*** Opening DATA BLOCK ***
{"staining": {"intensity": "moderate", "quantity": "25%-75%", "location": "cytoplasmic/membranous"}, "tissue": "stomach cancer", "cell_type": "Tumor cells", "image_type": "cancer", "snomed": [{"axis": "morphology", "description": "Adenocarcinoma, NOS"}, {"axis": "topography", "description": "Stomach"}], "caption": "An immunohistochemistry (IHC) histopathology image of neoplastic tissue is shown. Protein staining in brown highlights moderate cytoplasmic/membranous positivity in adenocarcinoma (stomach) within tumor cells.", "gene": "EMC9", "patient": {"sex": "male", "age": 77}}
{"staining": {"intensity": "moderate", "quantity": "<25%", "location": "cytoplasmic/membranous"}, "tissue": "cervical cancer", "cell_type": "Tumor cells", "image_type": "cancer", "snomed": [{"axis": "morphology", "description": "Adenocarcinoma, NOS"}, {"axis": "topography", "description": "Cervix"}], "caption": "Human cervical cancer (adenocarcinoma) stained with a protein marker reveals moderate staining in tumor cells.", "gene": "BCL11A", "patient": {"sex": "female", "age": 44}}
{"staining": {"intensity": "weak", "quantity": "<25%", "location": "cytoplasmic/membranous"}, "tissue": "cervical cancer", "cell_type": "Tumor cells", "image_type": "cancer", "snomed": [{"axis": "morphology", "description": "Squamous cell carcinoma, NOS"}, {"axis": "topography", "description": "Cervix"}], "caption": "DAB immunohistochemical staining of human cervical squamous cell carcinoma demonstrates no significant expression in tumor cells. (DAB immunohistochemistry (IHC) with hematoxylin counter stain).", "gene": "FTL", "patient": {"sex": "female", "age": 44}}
*** Closing DATA BLOCK ***
— WHAT YOU ARE ASKED TO DO —
Every line of the listing is to be returned exactly as written.

— TASK RESULT —
{"staining": {"intensity": "moderate", "quantity": "25%-75%", "location": "cytoplasmic/membranous"}, "tissue": "stomach cancer", "cell_type": "Tumor cells", "image_type": "cancer", "snomed": [{"axis": "morphology", "description": "Adenocarcinoma, NOS"}, {"axis": "topography", "description": "Stomach"}], "caption": "An immunohistochemistry (IHC) histopathology image of neoplastic tissue is shown. Protein staining in brown highlights moderate cytoplasmic/membranous positivity in adenocarcinoma (stomach) within tumor cells.", "gene": "EMC9", "patient": {"sex": "male", "age": 77}}
{"staining": {"intensity": "moderate", "quantity": "<25%", "location": "cytoplasmic/membranous"}, "tissue": "cervical cancer", "cell_type": "Tumor cells", "image_type": "cancer", "snomed": [{"axis": "morphology", "description": "Adenocarcinoma, NOS"}, {"axis": "topography", "description": "Cervix"}], "caption": "Human cervical cancer (adenocarcinoma) stained with a protein marker reveals moderate staining in tumor cells.", "gene": "BCL11A", "patient": {"sex": "female", "age": 44}}
{"staining": {"intensity": "weak", "quantity": "<25%", "location": "cytoplasmic/membranous"}, "tissue": "cervical cancer", "cell_type": "Tumor cells", "image_type": "cancer", "snomed": [{"axis": "morphology", "description": "Squamous cell carcinoma, NOS"}, {"axis": "topography", "description": "Cervix"}], "caption": "DAB immunohistochemical staining of human cervical squamous cell carcinoma demonstrates no significant expression in tumor cells. (DAB immunohistochemistry (IHC) with hematoxylin counter stain).", "gene": "FTL", "patient": {"sex": "female", "age": 44}}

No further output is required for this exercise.